(Beginning of Selected extract)

I don’t want to die. I have a wife, a dog, and a reasonable fraction of my life still ahead of me.
You don’t want to kill me. I’m not worth it. Have you heard of the deplorable conditions in America’s prisons today?
I don’t want to die, and you don’t want to kill me. But you wouldn’t know it by watching how we behave on the roads — me on two wheels and you on four, six, or 18.
At times, we forget the precarious nature of our situations. How long it takes to stop a thousand-pound vehicle (six car lengths at 30 miles per hour). How easy it is to fall from a 20-pound rubber-shod tightrope.
On Wednesday morning, we were forced to remember, as cars detoured and cyclists dismounted to get around another accident scene. Their paths and views were obstructed, first by sheets, then tarps. Maybe the jolt of seeing a bicycle frame contorted under the weight of a semi will bring a temporary stunned peace to the evening commute. Before long, the memories will fade, and we’ll continue to forget.
We’ll forget what really matters. How, if I die or you kill me, neither of us will arrive where we are rushing to get to on time. The appointment we were trying so hard to keep will only serve to illustrate how senseless this all was, at the start of a friend’s eulogy or a prosecutor’s case.
I don’t want to die, and you don’t want to kill me, but sometimes our actions contradict. A loss of focus or a miscalculation may lead me across your path. A forgotten directional or disregarded mirror may send you into mine.
How quick we are to classify these as more than innocent mistakes. How quickly we forget the similar mistakes we make ourselves. To cyclists, each driver is reduced to the red-faced model of self-absorbed road rage. To drivers, each cyclist is nothing more than a militant, with a self-righteous disdain for traffic laws.
At times, we both embody our respective honking, swearing simplifications. We treat the roads as lecture halls, using our voices and vehicles to make examples and teach lessons that will never be learned. But most of us, most of the time, have neither death wish nor bloodlust. We’re regular people seeking nothing more than a safe trip between our own points A and B, without incident.
I don’t want to hold you up more than I have to. I know how frustrating it is when I’m behind a steering wheel instead of handlebars. Most cyclists understand this, whether out of idealism or realism — angry drivers (like cyclists) make unsafe decisions.

(End of Selected extract)

How to complete this task:
In the essay on cyclists and drivers, how many car lengths does it take to stop a vehicle at 30 miles per hour?

(Beginning of Data listing)

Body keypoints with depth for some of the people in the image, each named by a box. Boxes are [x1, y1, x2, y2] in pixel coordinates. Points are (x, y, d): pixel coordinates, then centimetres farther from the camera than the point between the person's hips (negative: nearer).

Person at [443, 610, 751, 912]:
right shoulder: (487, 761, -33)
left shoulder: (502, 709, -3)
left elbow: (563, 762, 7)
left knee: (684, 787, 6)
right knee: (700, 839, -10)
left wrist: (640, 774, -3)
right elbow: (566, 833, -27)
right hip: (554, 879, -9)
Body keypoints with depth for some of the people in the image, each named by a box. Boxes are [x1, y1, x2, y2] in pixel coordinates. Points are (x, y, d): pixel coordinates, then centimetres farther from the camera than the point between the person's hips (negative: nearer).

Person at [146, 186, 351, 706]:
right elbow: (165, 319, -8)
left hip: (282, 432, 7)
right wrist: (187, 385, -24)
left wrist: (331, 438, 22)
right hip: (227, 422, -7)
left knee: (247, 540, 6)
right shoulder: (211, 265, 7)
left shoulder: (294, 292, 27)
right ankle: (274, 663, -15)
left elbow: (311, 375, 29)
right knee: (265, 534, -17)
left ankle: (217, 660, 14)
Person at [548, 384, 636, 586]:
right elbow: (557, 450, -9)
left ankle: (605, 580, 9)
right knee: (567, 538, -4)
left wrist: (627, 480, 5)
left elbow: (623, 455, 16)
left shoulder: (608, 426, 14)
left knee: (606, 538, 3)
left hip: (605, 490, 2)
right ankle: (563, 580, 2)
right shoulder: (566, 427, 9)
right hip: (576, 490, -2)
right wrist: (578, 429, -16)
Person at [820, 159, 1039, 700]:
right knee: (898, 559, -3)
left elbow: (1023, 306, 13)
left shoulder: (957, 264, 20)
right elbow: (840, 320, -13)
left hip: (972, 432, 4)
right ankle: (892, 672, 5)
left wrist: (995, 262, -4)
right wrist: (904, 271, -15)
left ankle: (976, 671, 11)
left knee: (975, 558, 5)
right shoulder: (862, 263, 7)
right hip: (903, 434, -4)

(End of Data listing)

Reply:
Six car lengths.